- _WORK TO BE COMPLETED_
Your output is the line containing "I_D(X)←I_S(X’)" plus every line after it in the listing, reproduced exactly.

- _GIVEN ENTRIES_

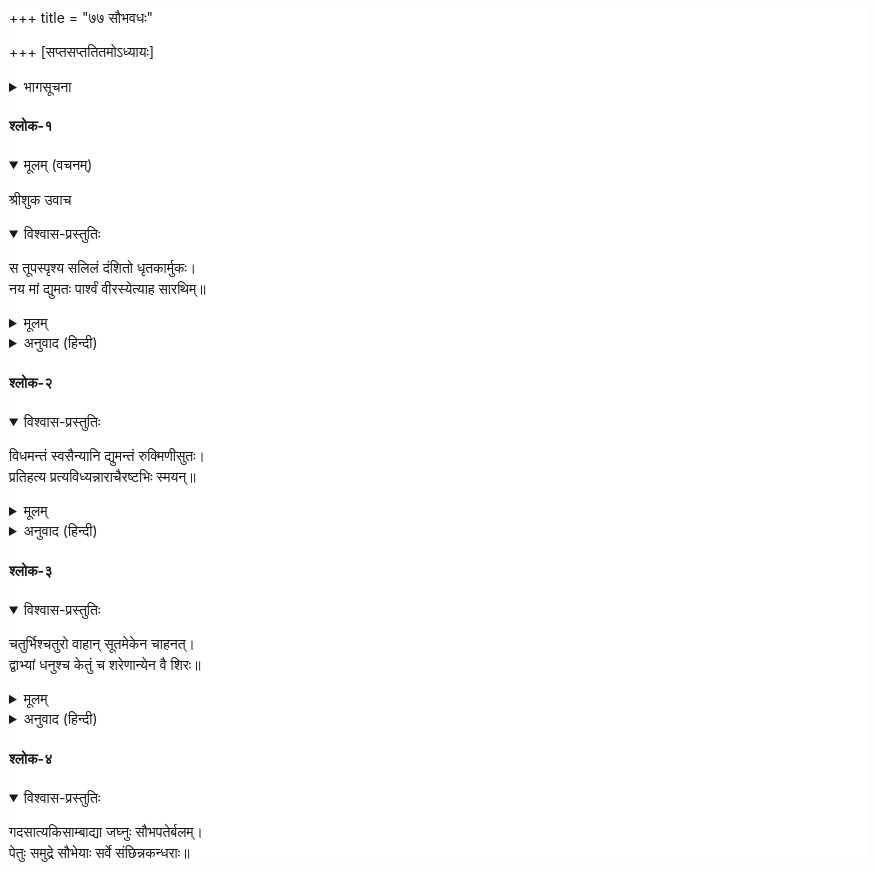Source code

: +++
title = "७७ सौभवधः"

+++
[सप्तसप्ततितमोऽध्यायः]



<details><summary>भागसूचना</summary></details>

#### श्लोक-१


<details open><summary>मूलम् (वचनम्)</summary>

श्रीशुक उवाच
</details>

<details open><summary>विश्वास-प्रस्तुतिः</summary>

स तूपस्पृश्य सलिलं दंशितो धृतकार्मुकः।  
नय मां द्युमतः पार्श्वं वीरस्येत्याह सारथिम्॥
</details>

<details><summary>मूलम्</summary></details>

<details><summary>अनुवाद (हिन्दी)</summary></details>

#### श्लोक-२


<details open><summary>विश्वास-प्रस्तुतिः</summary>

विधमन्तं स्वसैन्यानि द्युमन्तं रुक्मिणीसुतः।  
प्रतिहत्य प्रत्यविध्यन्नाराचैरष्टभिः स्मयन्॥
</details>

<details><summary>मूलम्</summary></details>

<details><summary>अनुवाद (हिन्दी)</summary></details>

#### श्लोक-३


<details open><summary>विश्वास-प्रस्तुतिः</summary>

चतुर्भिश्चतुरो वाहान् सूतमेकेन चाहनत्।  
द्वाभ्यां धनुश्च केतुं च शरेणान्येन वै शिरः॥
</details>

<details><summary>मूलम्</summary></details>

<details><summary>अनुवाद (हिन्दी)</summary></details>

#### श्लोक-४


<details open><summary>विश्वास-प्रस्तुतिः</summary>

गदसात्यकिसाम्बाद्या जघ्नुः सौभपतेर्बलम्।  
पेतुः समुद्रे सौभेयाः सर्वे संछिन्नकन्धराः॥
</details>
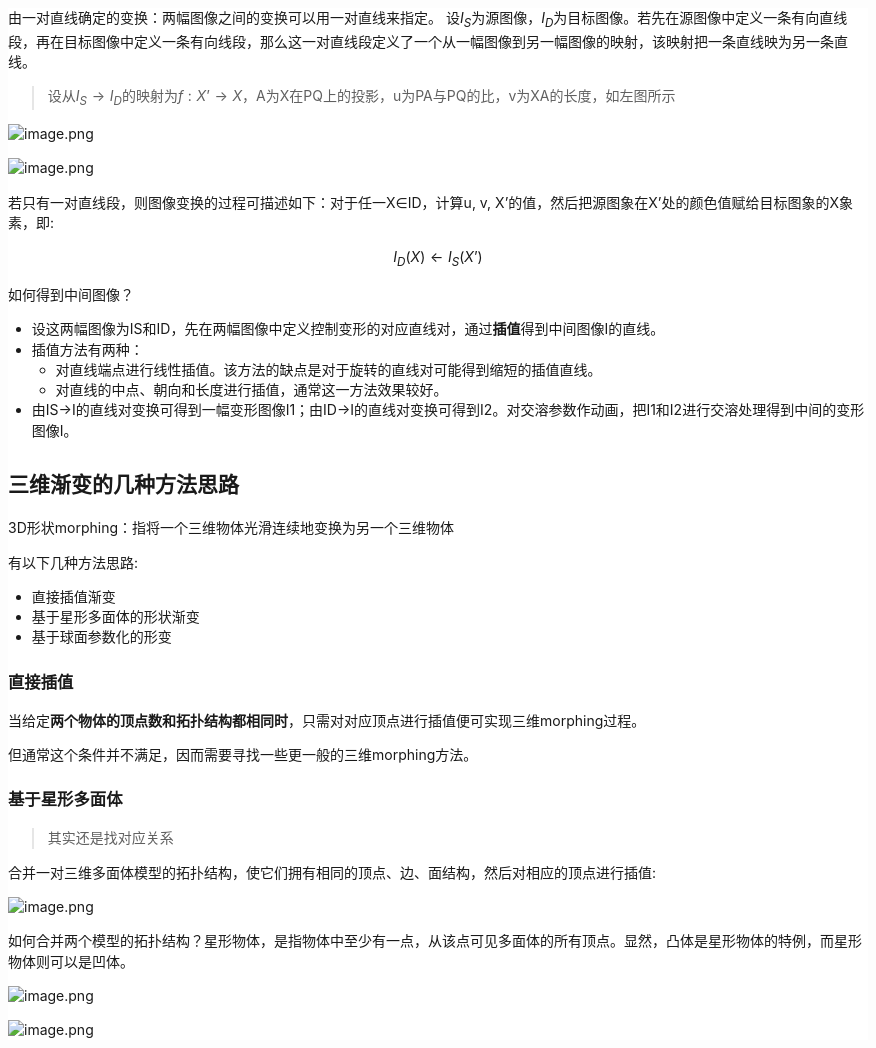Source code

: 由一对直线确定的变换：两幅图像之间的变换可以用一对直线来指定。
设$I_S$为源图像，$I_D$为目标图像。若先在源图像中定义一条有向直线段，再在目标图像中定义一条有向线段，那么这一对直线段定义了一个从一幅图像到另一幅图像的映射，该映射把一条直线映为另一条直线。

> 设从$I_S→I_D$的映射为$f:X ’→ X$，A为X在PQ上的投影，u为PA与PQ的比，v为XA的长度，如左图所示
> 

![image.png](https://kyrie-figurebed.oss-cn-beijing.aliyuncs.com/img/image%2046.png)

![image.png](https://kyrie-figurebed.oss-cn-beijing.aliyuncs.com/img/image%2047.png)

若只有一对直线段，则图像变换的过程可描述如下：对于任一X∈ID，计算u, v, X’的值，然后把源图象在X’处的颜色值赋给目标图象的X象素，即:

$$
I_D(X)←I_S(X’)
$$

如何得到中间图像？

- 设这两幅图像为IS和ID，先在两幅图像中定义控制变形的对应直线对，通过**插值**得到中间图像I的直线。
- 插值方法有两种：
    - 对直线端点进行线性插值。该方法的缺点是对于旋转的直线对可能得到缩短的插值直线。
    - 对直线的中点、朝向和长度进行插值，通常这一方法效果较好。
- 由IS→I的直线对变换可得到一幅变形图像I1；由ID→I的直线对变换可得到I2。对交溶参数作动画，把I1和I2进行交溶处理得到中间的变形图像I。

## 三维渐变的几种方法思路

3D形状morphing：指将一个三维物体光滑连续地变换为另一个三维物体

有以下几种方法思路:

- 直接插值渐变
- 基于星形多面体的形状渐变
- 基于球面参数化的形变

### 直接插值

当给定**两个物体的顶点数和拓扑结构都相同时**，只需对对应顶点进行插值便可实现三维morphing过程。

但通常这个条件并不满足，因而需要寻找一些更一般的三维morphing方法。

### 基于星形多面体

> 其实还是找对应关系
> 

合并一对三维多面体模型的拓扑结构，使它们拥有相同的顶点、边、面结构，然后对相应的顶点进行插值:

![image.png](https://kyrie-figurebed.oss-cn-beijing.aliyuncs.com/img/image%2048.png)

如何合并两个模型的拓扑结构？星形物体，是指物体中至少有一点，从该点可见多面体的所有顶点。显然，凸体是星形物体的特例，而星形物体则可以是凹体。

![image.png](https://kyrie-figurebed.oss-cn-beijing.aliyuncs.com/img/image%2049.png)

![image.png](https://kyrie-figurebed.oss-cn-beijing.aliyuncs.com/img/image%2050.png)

- _EXERCISE OUTPUT_
I_D(X)←I_S(X’)
$$

如何得到中间图像？

- 设这两幅图像为IS和ID，先在两幅图像中定义控制变形的对应直线对，通过**插值**得到中间图像I的直线。
- 插值方法有两种：
    - 对直线端点进行线性插值。该方法的缺点是对于旋转的直线对可能得到缩短的插值直线。
    - 对直线的中点、朝向和长度进行插值，通常这一方法效果较好。
- 由IS→I的直线对变换可得到一幅变形图像I1；由ID→I的直线对变换可得到I2。对交溶参数作动画，把I1和I2进行交溶处理得到中间的变形图像I。

## 三维渐变的几种方法思路

3D形状morphing：指将一个三维物体光滑连续地变换为另一个三维物体

有以下几种方法思路:

- 直接插值渐变
- 基于星形多面体的形状渐变
- 基于球面参数化的形变

### 直接插值

当给定**两个物体的顶点数和拓扑结构都相同时**，只需对对应顶点进行插值便可实现三维morphing过程。

但通常这个条件并不满足，因而需要寻找一些更一般的三维morphing方法。

### 基于星形多面体

> 其实还是找对应关系
> 

合并一对三维多面体模型的拓扑结构，使它们拥有相同的顶点、边、面结构，然后对相应的顶点进行插值:

![image.png](https://kyrie-figurebed.oss-cn-beijing.aliyuncs.com/img/image%2048.png)

如何合并两个模型的拓扑结构？星形物体，是指物体中至少有一点，从该点可见多面体的所有顶点。显然，凸体是星形物体的特例，而星形物体则可以是凹体。

![image.png](https://kyrie-figurebed.oss-cn-beijing.aliyuncs.com/img/image%2049.png)

![image.png](https://kyrie-figurebed.oss-cn-beijing.aliyuncs.com/img/image%2050.png)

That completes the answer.